Hendricks v. Calderon, 70 F.3d 1032, 1044 (9th Cir.1995).
This is not a case where effective but fair argument convinced a jury that the evidence of aggravation outweighed the evidence in mitigation. The prosecutor here was permitted to erroneously tell the jury what it could and could not consider. The trial court’s flippant comment to allow the parties to “argue it” abdicated its responsibility to tell the jurors that Payton’s evidence in mitigation was fully admissible and that they were required to consider it. Under these circumstances, it is difficult to imagine how the prosecutor’s arguments could not have had a substantial and injurious effect on the jury’s verdict.
It is very difficult to have confidence in the outcome of a life and death decision made in these circumstances. The verdict might have been reached through an appropriate weighing of aggravating versus mitigating factors, but it seems much more likely to have been reached because the jury erroneously believed there were no mitigating factors it could legally consider. For the reasons stated, I would affirm the district court’s decision to grant the petition as to the penalty phase of Payton’s trial.
. I concur in the result with respect to the guilt phase, the remaining penalty phase issues and the denial of additional investigative funds.
. In People v. Easley, 34 Cal.3d 858, 196 Cal.Rptr. 309, 671 P.2d 813 (1983), the California Supreme Court recognized the potential for confusion over the meaning of factor (k). Id. at 826 & n. 10. The instruction was later changed to read “Any other circumstance which extenuates the gravity of the crime even though it is not a legal excuse for the crime and any sympathetic or other aspect of the defendant’s character or record as a basis for a sentence less than death, whether or not related to the offense for which he is on trial.” Boyde v. California, 494 U.S. 370, 375 n. 2, 110 S.Ct. 1190, 108 L.Ed.2d 316 (1990) (quoting 1 California Jury Instructions, Criminal 8.85(k) (5th ed.1988)). Payton's trial occurred prior to the decision in Easley.
. Specifically, the few comments the prosecutor did make were prefaced as follows:
I want to make a few comments about religion, the only evidence put on by the defendant. I don't really want to spend too much time on it because I don't think it's really applicable and I don't think it comes under any of the eleven factors....
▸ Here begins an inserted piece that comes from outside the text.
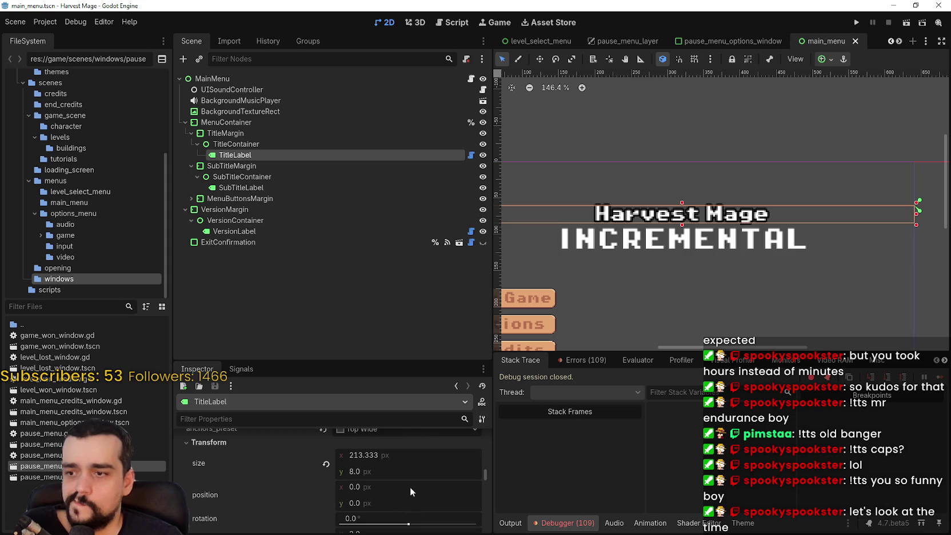
pyautogui.scroll(-2, 410, 486)
pyautogui.click(326, 478)
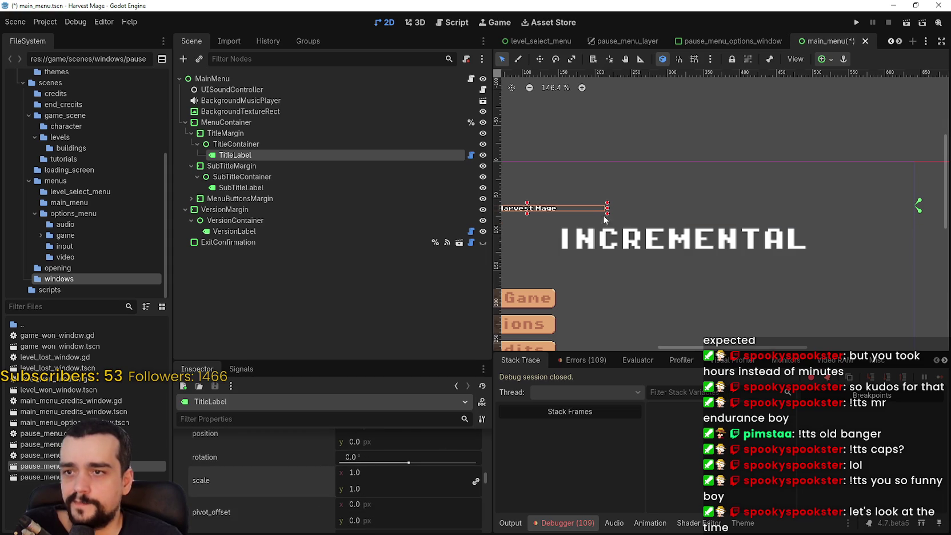
pyautogui.scroll(-2, 604, 219)
pyautogui.scroll(-4, 352, 487)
. Although the majority contends it is “impossible to tell from the transcript whether the exchange even referred to Payton," I believe it is quite clear that it did if one reads the entire transcript. Boyde's counsel referenced an amicus brief containing examples of prosecutors misreading section (k), and then asked the Court to consider, specifically, “the case of People versus Payton.” 1989 U.S. Trans. Lexis 124, *10-11. During the State of California's argument, the Court asked counsel to address Boyde's argument concerning Payton. Id. at *26-27, 13 Cal.Rptr.2d 526, 839 P.2d 1035 (“Let me ask you about the prosecutor's argument in the other case that your opponent referred to (emphasis added). It was in this context that the State said that the prosecutor in Payton had misled the jurors. Id. at *27-28, 13 Cal.Rptr.2d 526, 839 P.2d 1035. Moreover, in oral argument before this panel, the State admitted that the exchange occurred and involved Payton, but argued it was improper for the attorney to have made such a statement to the Court because the attorney was not sufficiently familiar with the record in Payton to have reached such a conclusion.
. The jury was instructed “If you conclude that the aggravating circumstances outweigh the mitigating circumstances, you shall impose a sentence of death.” (emphasis added).